* [PROBLEM REQUIREMENTS] Wherever a line of the data contains "bisa", copy that line.

* [SUPPLIED ENTRIES]
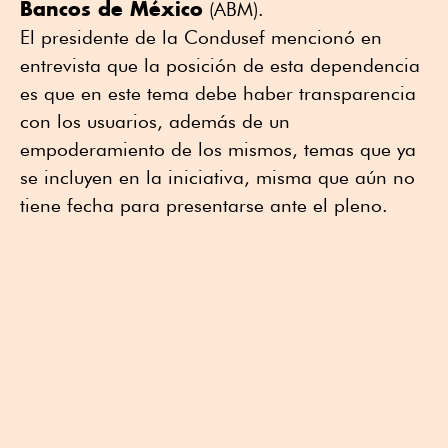
Bancos de México
(ABM).
El presidente de la Condusef mencionó en
entrevista que la posición de esta dependencia
es que en este tema debe haber transparencia
con los usuarios, además de un
empoderamiento de los mismos, temas que ya
se incluyen en la iniciativa, misma que aún no
tiene fecha para presentarse ante el pleno.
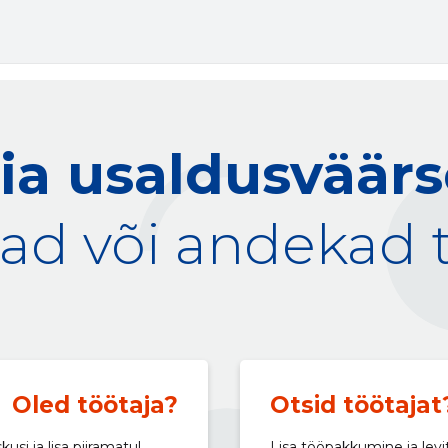
ia usaldusväär
ad või andekad 
Oled töötaja?
Otsid töötajat
si ja lisa piiramatul
Lisa tööpakkumine ja levi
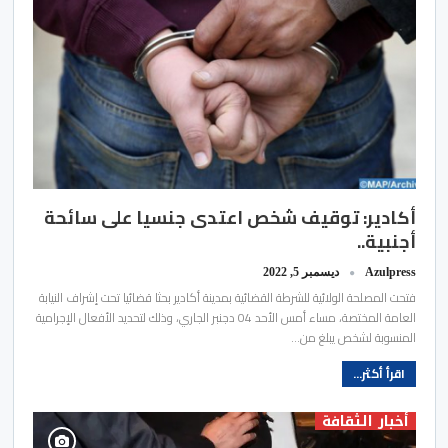
أكادير: توقيف شخص اعتدى جنسيا على سائحة
أجنبية..
Azulpress
ديسمبر 5, 2022
فتحت المصلحة الولائية للشرطة القضائية بمدينة أكادير بحثا قضائيا تحت إشراف النيابة
العامة المختصة، مساء أمس الأحد 04 دجنبر الجاري، وذلك لتحديد الأفعال الإجرامية
المنسوبة لشخص يبلغ من…
اقرأ أكثر...
أخبار الثقافة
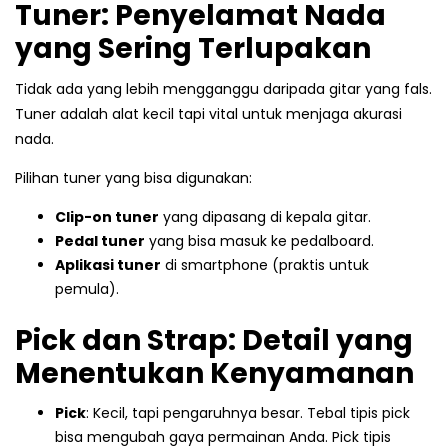
Tuner: Penyelamat Nada
yang Sering Terlupakan
Tidak ada yang lebih mengganggu daripada gitar yang fals.
Tuner adalah alat kecil tapi vital untuk menjaga akurasi
nada.
Pilihan tuner yang bisa digunakan:
Clip-on tuner
yang dipasang di kepala gitar.
Pedal tuner
yang bisa masuk ke pedalboard.
Aplikasi tuner
di smartphone (praktis untuk
pemula).
Pick dan Strap: Detail yang
Menentukan Kenyamanan
Pick
: Kecil, tapi pengaruhnya besar. Tebal tipis pick
bisa mengubah gaya permainan Anda. Pick tipis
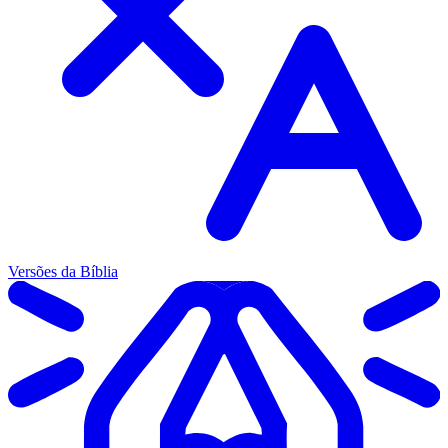
Versões da Bíblia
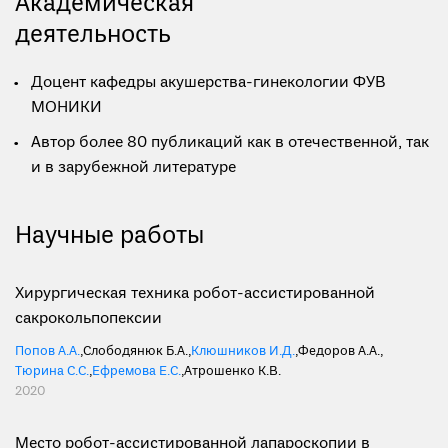
Академическая
деятельность
Доцент кафедры акушерства-гинекологии ФУВ
МОНИКИ
Автор более 80 публикаций как в отечественной, так
и в зарубежной литературе
Научные работы
Хирургическая техника робот-ассистированной
сакрокольпопексии
Попов А.А.
,
Слободянюк Б.А.
,
Клюшников И.Д.
,
Федоров А.А.
,
Тюрина С.С.
,
Ефремова Е.С.
,
Атрошенко К.В.
2020
Место робот-ассистированной лапароскопии в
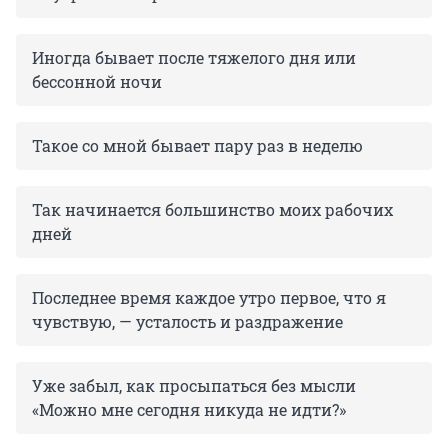
Иногда бывает после тяжелого дня или
бессонной ночи
Такое со мной бывает пару раз в неделю
Так начинается большинство моих рабочих
дней
Последнее время каждое утро первое, что я
чувствую, — усталость и раздражение
Уже забыл, как просыпаться без мысли
«Можно мне сегодня никуда не идти?»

* [REPLY]
Pilihan tuner yang bisa digunakan:
yang bisa masuk ke pedalboard.
bisa mengubah gaya permainan Anda. Pick tipis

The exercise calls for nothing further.